Exercise brief.
The records below are to be retyped in full, without any alteration.

====== The records ======

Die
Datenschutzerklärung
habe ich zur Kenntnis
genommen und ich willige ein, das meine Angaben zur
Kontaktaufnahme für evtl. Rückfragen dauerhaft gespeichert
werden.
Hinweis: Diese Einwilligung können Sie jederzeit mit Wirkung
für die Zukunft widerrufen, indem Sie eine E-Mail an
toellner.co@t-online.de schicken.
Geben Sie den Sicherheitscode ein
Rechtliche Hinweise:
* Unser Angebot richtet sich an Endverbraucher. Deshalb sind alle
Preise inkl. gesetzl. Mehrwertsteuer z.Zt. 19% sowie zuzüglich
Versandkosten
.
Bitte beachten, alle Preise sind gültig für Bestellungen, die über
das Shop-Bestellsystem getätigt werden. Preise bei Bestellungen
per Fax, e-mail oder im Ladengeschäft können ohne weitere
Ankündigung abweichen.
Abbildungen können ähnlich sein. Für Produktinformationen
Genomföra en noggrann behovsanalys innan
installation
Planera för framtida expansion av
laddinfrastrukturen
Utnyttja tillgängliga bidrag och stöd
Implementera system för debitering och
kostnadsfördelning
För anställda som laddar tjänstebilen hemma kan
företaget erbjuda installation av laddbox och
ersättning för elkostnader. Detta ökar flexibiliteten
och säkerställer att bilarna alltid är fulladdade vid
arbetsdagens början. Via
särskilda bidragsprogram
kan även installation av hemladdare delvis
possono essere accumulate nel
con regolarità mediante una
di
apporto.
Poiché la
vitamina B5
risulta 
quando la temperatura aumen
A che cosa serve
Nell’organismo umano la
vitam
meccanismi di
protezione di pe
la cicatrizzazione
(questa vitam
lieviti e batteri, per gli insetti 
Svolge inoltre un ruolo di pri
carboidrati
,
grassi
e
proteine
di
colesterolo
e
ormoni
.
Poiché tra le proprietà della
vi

======

Your response.
Die
Datenschutzerklärung
habe ich zur Kenntnis
genommen und ich willige ein, das meine Angaben zur
Kontaktaufnahme für evtl. Rückfragen dauerhaft gespeichert
werden.
Hinweis: Diese Einwilligung können Sie jederzeit mit Wirkung
für die Zukunft widerrufen, indem Sie eine E-Mail an
toellner.co@t-online.de schicken.
Geben Sie den Sicherheitscode ein
Rechtliche Hinweise:
* Unser Angebot richtet sich an Endverbraucher. Deshalb sind alle
Preise inkl. gesetzl. Mehrwertsteuer z.Zt. 19% sowie zuzüglich
Versandkosten
.
Bitte beachten, alle Preise sind gültig für Bestellungen, die über
das Shop-Bestellsystem getätigt werden. Preise bei Bestellungen
per Fax, e-mail oder im Ladengeschäft können ohne weitere
Ankündigung abweichen.
Abbildungen können ähnlich sein. Für Produktinformationen
Genomföra en noggrann behovsanalys innan
installation
Planera för framtida expansion av
laddinfrastrukturen
Utnyttja tillgängliga bidrag och stöd
Implementera system för debitering och
kostnadsfördelning
För anställda som laddar tjänstebilen hemma kan
företaget erbjuda installation av laddbox och
ersättning för elkostnader. Detta ökar flexibiliteten
och säkerställer att bilarna alltid är fulladdade vid
arbetsdagens början. Via
särskilda bidragsprogram
kan även installation av hemladdare delvis
possono essere accumulate nel
con regolarità mediante una
di
apporto.
Poiché la
vitamina B5
risulta 
quando la temperatura aumen
A che cosa serve
Nell’organismo umano la
vitam
meccanismi di
protezione di pe
la cicatrizzazione
(questa vitam
lieviti e batteri, per gli insetti 
Svolge inoltre un ruolo di pri
carboidrati
,
grassi
e
proteine
di
colesterolo
e
ormoni
.
Poiché tra le proprietà della
vi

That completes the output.